◆ Page excerpt

__________

Some weeks ago I did register to be a participant of NaNoWriMo 2016. It’s a belated new-year’s resolution.

When PS (pseudonymous sister), always eager to fill a 10 second silence at family dinners, asked

(PS) And Lieven, what are your resolutions for 2016?

she didn’t really expect an answer (for decades my generic reply has been: “I’m not into that kinda nonsense”)

(Me) I want to write a bit …

stunned silence

(PS) … Oh … good … you mean for work, more papers perhaps?

(Me) Not really, I hope to write a book for a larger audience.

(PS) Really? … Ok … fine … (appropriate silence) … Now, POB (pseudonymous other brother), what are your plans for 2016?

nanowrimo_2016_webbanner_participant

If you don’t know what NaNoWriMo is all about: the idea is to write a “book” (more like a ‘shitty first draft’ of half a book) consisting of 50.000 words in November.

We’re 5 days into the challenge, and I haven’t written a single word…

Part of the problem is that I’m in the French mountains, and believe me, there always more urgent or fun things to do here than to find a place of my own and start writing.

A more fundamental problem is that I cannot choose between possible book-projects.

Here’s one I will definitely not pursue:

“The Grothendieck heist”

__________

◆ Data extract

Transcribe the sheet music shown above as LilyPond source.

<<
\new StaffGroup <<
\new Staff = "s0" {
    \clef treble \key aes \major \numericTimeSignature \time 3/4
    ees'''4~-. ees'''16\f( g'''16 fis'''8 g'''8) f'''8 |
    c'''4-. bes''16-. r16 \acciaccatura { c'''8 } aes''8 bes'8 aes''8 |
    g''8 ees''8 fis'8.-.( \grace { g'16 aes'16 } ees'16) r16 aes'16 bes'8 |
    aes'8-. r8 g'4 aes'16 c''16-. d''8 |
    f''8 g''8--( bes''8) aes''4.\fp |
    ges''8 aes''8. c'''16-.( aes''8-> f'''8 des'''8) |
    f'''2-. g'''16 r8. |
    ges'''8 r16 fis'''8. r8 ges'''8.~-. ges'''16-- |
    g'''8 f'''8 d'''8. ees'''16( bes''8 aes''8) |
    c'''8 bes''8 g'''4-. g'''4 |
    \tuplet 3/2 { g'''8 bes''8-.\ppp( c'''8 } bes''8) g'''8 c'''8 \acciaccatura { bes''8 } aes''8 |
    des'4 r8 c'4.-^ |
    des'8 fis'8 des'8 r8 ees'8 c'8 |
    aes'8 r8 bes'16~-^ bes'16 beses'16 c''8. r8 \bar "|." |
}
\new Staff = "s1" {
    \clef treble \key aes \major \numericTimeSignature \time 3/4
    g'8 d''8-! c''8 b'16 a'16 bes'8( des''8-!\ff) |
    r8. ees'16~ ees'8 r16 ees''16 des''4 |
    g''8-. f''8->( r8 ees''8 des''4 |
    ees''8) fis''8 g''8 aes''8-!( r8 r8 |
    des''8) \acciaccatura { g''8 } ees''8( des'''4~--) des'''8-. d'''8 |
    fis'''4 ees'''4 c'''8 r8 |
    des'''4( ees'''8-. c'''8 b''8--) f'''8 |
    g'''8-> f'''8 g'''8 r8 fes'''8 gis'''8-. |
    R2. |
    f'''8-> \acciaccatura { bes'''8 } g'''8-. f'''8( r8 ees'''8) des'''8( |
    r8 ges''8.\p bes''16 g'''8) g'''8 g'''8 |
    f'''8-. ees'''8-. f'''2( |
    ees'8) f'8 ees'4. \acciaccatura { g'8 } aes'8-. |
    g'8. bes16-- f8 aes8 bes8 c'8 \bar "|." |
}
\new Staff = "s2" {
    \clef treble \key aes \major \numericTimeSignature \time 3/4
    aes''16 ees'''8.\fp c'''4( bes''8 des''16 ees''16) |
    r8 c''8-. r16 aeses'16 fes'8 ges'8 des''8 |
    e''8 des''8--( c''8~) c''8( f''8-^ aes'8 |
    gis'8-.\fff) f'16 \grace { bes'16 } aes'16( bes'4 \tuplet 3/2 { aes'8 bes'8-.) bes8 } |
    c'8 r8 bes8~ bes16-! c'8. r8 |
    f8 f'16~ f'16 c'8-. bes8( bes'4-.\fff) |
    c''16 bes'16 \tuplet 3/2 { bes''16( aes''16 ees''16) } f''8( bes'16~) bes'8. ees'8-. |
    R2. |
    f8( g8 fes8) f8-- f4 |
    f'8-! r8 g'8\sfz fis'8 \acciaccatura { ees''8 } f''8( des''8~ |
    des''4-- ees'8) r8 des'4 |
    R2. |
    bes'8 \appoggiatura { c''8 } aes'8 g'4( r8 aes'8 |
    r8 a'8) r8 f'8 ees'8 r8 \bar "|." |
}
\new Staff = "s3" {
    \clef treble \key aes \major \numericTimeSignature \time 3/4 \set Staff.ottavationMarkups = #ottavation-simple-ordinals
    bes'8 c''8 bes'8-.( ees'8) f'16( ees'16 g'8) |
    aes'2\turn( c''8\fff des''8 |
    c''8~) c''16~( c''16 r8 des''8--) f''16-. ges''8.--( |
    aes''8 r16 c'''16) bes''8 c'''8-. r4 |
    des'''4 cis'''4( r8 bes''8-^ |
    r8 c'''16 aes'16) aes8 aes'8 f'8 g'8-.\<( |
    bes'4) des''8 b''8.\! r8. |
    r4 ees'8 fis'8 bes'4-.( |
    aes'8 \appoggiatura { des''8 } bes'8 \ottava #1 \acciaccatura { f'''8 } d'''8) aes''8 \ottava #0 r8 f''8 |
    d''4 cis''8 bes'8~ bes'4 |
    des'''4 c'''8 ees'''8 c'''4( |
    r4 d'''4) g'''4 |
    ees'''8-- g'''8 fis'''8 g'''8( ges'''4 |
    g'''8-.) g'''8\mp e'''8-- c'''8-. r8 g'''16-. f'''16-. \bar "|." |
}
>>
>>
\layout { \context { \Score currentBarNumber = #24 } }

__________

◆ Requests
1) Reproduce the passage of the NaNoWriMo post starting at "(PS) And Lieven, what" and ending at "plans for 2016?".
2) According to the NaNoWriMo post, why has the writer not produced a single word five days into the challenge?

◆ Solutions in order
1)
(PS) And Lieven, what are your resolutions for 2016?

she didn’t really expect an answer (for decades my generic reply has been: “I’m not into that kinda nonsense”)

(Me) I want to write a bit …

stunned silence

(PS) … Oh … good … you mean for work, more papers perhaps?

(Me) Not really, I hope to write a book for a larger audience.

(PS) Really? … Ok … fine … (appropriate silence) … Now, POB (pseudonymous other brother), what are your plans for 2016?

2) The writer is in the French mountains, where there are always more urgent or fun things to do than finding a place to start writing. The more fundamental problem is that the writer cannot choose between possible book projects.